*** EXTRACTED DATA Section Begins ***

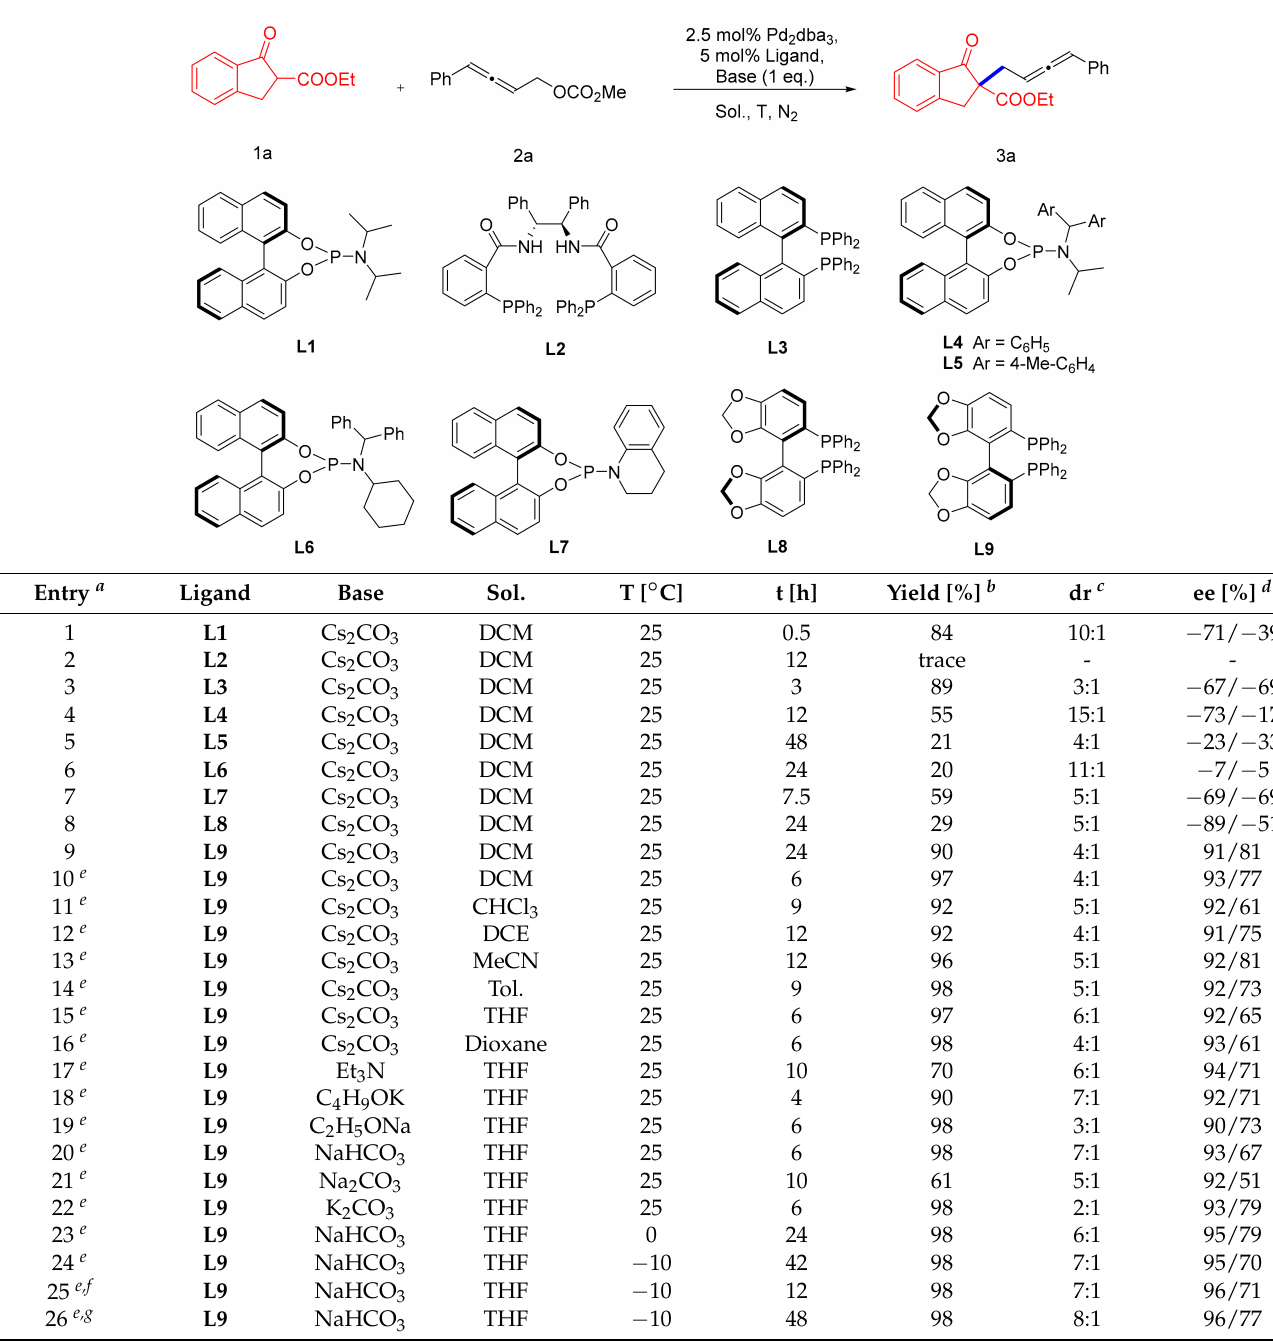
Table 1. Optimization of reaction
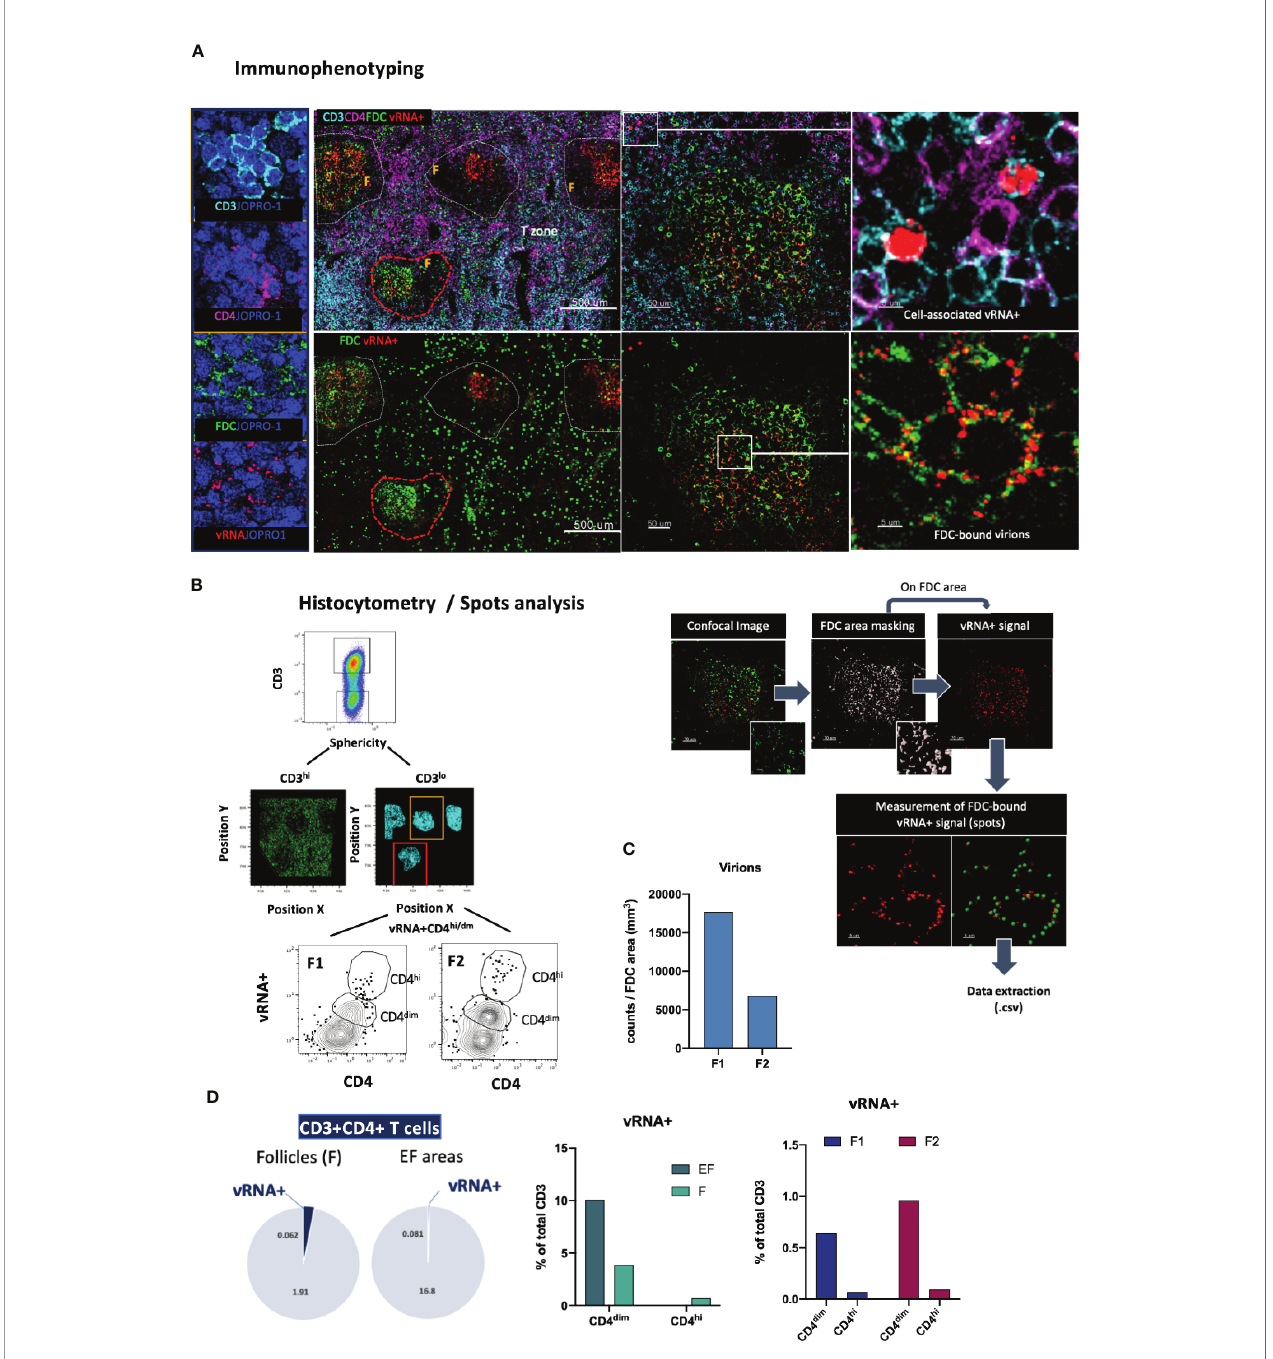
FIGURE 8 | Immuno fl uorescent in situ hybridization (IF-FISH) for the visualization of actively transcribed HIV (vRNA+) in lymph nodes. (A) Representative images showing staining for CD3 (cyan), CD4 (magenta), FDC (green) and HIV RNA (red) and the nuclear stain JOPRO-1 (blue) in a lymph node section from a viremic HIV+ individual. Images shown (50um,5um) are sequential close ups of the red dotted enclosures and white enclosures respectively and depict the staining seen in a B- cell follicle and distinct patterns of associated vRNA+ staining (cell-associated vs FDC-bound virions). (B) Gating strategy used for the quanti fi cation of vRNA+ signal in CD3+ CD4 hi/dim T cells in two well de fi ned B-cell follicles using HistoCytometry (left) and graphic panel summarizing the approach used to quantitate FDC-bound virions in lymphoid tissues (right). (C) Bar graph showing the FDC-associated virion burden in the two follicles examined as measured by histocytometry and surface spot analysis on Imaris. (D) Bar graphs showing the distribution of the vRNA+ signal in EF and F spaces as well as the relative distribution of the signal in CD4 hi vs CD4 dim cells and pie charts depicting the proportions of CD3+CD4+ T cells that are vRNA+/vRNA- in F and EF spaces as measured by HistoCytometry. The percentages given represent the frequency of each respective CD4 T cell population (EF vRNA+ or vRNA-/F vRNA+ or vRNA-) as a percentage of total cells d) and FDC-associated virion burden as Images were acquired at 40x (NA 1.3) with 1% magni fi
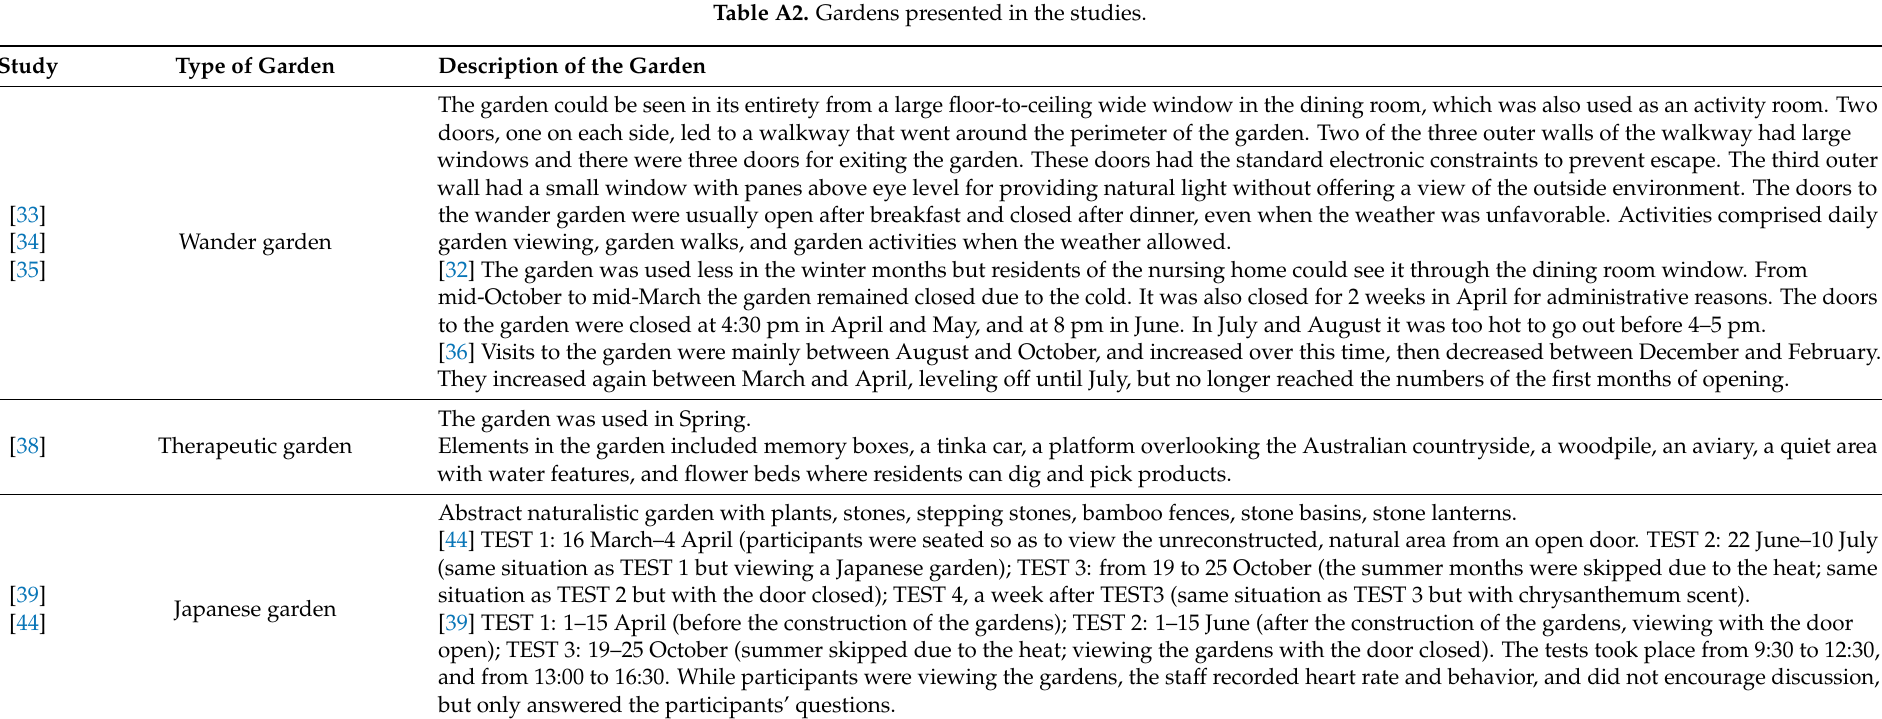
Table A2. Gardens presented in the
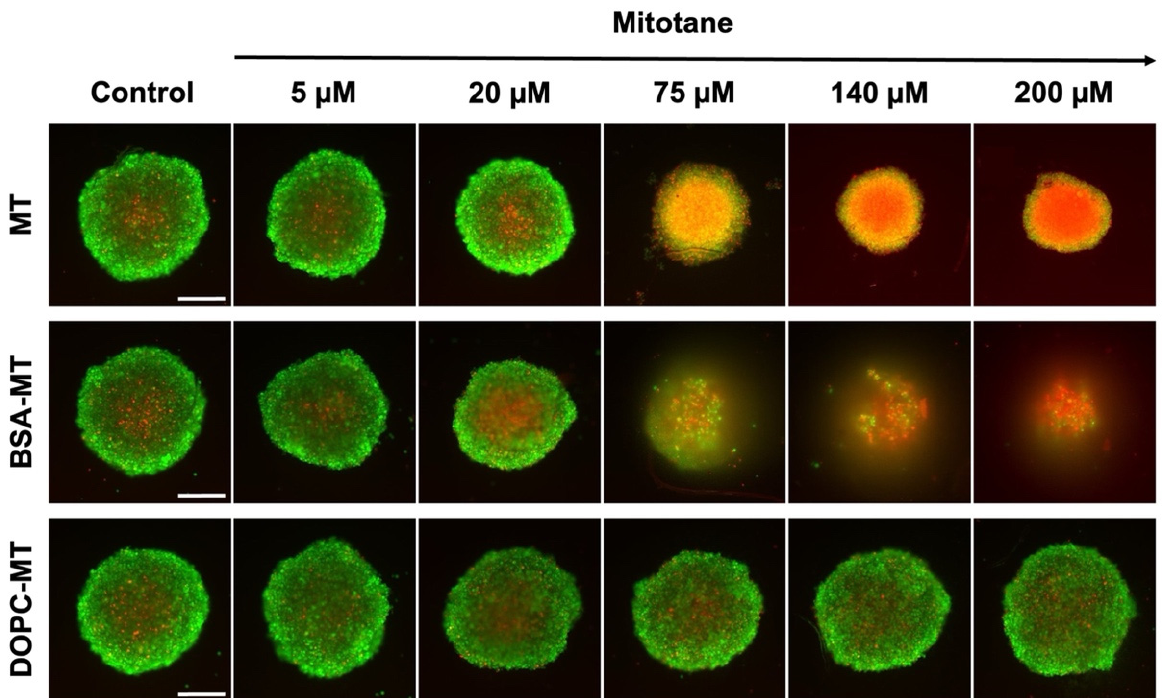
Figure 8. Representative fluorescence microscopy images of NCI-H295R 3D multicellular tumor spheroids based on live/dead staining. Spheroids were treated with free mitotane (MT), albumin- stabilized mitotane (BSA-MT), or liposomal mitotane (DOPC-MT), followed by an incubation period of 72 h. Cells were stained with a combination of calcein-AM (5 µM, green) and propidium iodide (5 µM, red) to visualize viable and dead cells, respectively. Scale bar = 200 µm.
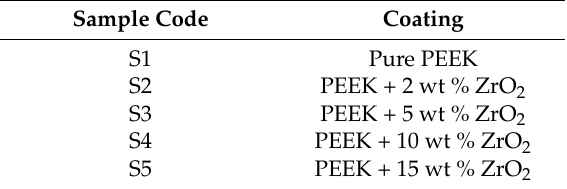
Table 1. The poly-ether-ether-ketone (PEEK) based composite coatings on Ti6Al4V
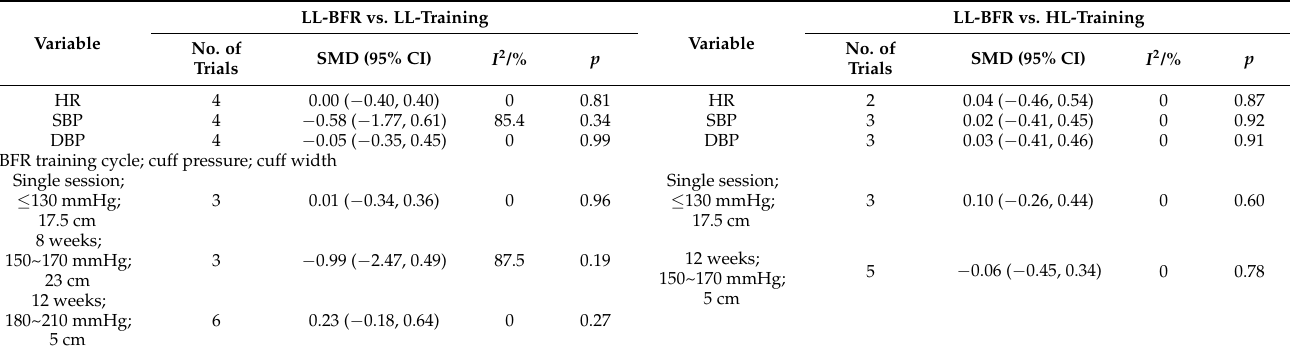
Table 5. Results of subgroup analysis on resting hemodynamic outcomes.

*** EXTRACTED DATA Section Ends ***

_TASK DETAILS_
What is needed is an exact copy of the lines above, from the one holding "FIGURE 8 | Immuno" down to the one holding "Table A2. Gardens presented in the", with those two included and the pictures left out.

_ANSWER TO THE PROBLEM_
FIGURE 8 | Immuno fl uorescent in situ hybridization (IF-FISH) for the visualization of actively transcribed HIV (vRNA+) in lymph nodes. (A) Representative images showing staining for CD3 (cyan), CD4 (magenta), FDC (green) and HIV RNA (red) and the nuclear stain JOPRO-1 (blue) in a lymph node section from a viremic HIV+ individual. Images shown (50um,5um) are sequential close ups of the red dotted enclosures and white enclosures respectively and depict the staining seen in a B- cell follicle and distinct patterns of associated vRNA+ staining (cell-associated vs FDC-bound virions). (B) Gating strategy used for the quanti fi cation of vRNA+ signal in CD3+ CD4 hi/dim T cells in two well de fi ned B-cell follicles using HistoCytometry (left) and graphic panel summarizing the approach used to quantitate FDC-bound virions in lymphoid tissues (right). (C) Bar graph showing the FDC-associated virion burden in the two follicles examined as measured by histocytometry and surface spot analysis on Imaris. (D) Bar graphs showing the distribution of the vRNA+ signal in EF and F spaces as well as the relative distribution of the signal in CD4 hi vs CD4 dim cells and pie charts depicting the proportions of CD3+CD4+ T cells that are vRNA+/vRNA- in F and EF spaces as measured by HistoCytometry. The percentages given represent the frequency of each respective CD4 T cell population (EF vRNA+ or vRNA-/F vRNA+ or vRNA-) as a percentage of total cells d) and FDC-associated virion burden as Images were acquired at 40x (NA 1.3) with 1% magni fi
Table A2. Gardens presented in the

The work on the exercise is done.